Toutefois, contrairement à ce qu'avait précédemment affirmé une source judiciaire, aucune enquête préliminaire n'a été ouverte pour tentative d'homicide par le parquet, suite à une plainte des parents dénonçant un "assassinat déguisé".
- "Crime d'Etat" -
La mort de Vincent Lambert est un "crime d'Etat", avaient jugé plus tôt dans la journée Me Jean Paillot et Jérôme Triomphe, avocats des parents Pierre et Viviane Lambert, mettant aussi en cause "le médecin, qui a selon eux "renoncé à son serment d'Hippocrate".
Des déclarations "indignes" selon l'avocate de l'épouse de Vincent Lambert, Me Sara Nourdin, pour laquelle, au contraire, "un cadre légal a été strictement appliqué".
Le 2 juillet, le docteur Vincent Sanchez avait engagé un nouvel arrêt des traitements, effectif depuis le 3 au soir, processus rendu possible le 28 juin par la Cour de cassation. Outre l'arrêt de l'hydratation et de l'alimentation par sonde, le protocole prévoyait notamment une "sédation profonde et continue".
Cette annonce met un terme à un long feuilleton judiciaire et médiatique qui a vu la famille de Vincent Lambert se déchirer.

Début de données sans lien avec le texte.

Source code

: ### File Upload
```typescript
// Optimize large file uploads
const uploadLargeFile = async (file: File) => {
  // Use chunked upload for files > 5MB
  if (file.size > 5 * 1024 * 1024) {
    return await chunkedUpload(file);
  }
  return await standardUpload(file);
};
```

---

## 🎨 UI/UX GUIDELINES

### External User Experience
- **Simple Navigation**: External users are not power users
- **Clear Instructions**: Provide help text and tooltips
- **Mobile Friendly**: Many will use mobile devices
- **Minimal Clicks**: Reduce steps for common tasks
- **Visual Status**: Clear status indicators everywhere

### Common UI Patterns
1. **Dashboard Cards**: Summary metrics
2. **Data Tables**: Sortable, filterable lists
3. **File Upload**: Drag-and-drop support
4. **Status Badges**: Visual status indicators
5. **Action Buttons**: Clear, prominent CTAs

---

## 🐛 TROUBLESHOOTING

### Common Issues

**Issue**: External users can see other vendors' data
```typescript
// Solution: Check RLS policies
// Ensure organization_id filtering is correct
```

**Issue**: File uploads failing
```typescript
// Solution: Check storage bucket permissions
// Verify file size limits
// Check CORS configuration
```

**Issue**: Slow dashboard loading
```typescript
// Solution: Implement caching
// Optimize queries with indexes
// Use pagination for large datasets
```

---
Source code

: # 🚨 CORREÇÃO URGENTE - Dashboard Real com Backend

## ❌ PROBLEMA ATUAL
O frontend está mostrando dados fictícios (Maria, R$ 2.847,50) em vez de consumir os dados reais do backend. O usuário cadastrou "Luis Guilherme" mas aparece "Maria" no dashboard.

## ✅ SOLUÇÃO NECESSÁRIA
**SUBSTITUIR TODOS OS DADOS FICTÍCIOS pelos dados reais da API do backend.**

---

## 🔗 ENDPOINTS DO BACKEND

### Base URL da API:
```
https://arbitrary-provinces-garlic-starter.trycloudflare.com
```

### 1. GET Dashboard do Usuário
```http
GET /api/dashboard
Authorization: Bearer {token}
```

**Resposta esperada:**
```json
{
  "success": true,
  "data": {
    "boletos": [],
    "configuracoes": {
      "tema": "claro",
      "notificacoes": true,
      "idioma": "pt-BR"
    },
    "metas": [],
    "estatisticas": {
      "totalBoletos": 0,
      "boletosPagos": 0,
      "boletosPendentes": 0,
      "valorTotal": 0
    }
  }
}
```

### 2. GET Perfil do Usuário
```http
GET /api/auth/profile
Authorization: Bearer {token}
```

D'un côté ses parents, fervents catholiques fermement opposés à un arrêt des traitements, soutenus par plusieurs associations. Ils estimaient que leur fils était handicapé et non "pas en fin de vie" et demandaient son transfert dans un établissement spécialisé.
De l'autre, son épouse Rachel, son neveu François et six frères et sœurs qui dénonçaient un "acharnement thérapeutique". Selon eux, Vincent leur avait confié oralement préférer mourir que de vivre "comme un légume", bien qu'il n'ait jamais laissé de directive anticipée.
Rachel Lambert est aujourd'hui, selon son avocate, "abattue" par des "années de "lutte" pour faire entendre "les volontés de son époux".
Ce décès a immédiatement relancé les débats autour de la loi Claeys-Leonetti sur la fin de vie.
"C'est un immense gâchis", a ainsi réagi auprès de l'AFP Me Claire Le Bret-Desaché, avocate des parents au Conseil d'Etat. Selon elle, cette affaire "a montré les limites de la loi Claeys-Leonetti", dont l'application pourrait à terme "accorder aux médecins un droit de vie ou de mort sur des personnes lourdement handicapées".
- Imbroglio judiciaire -
Au contraire, selon l'avocat de François Lambert, Me Gérard Chemla, "il faut tirer des conséquences au plan juridique" et "être plus courageux dans la façon dont on aborde la fin de vie".
Le Vatican, lui, a dit sa "douleur" à l'annonce de la mort, qualifiée de "défaite pour notre humanité" par l'Académie pontificale pour la défense de la vie.
Une procédure d'arrêt des traitements avait déjà été enclenchée le 20 mai avant d'être interrompue dès le lendemain sur demande de la Cour d'appel de Paris.
Depuis six ans, l'affaire Vincent Lambert s'était enlisée dans un interminable imbroglio judiciaire, les deux camps se répondant par recours successifs, tandis que le monde politique s'était emparé de l'affaire.
Malgré de nouvelles tentatives pour interrompre le processus, dont une prise de parole devant l'ONU à Genève pour lancer "un appel au secours", les parents de Vincent s'étaient finalement résignés lundi.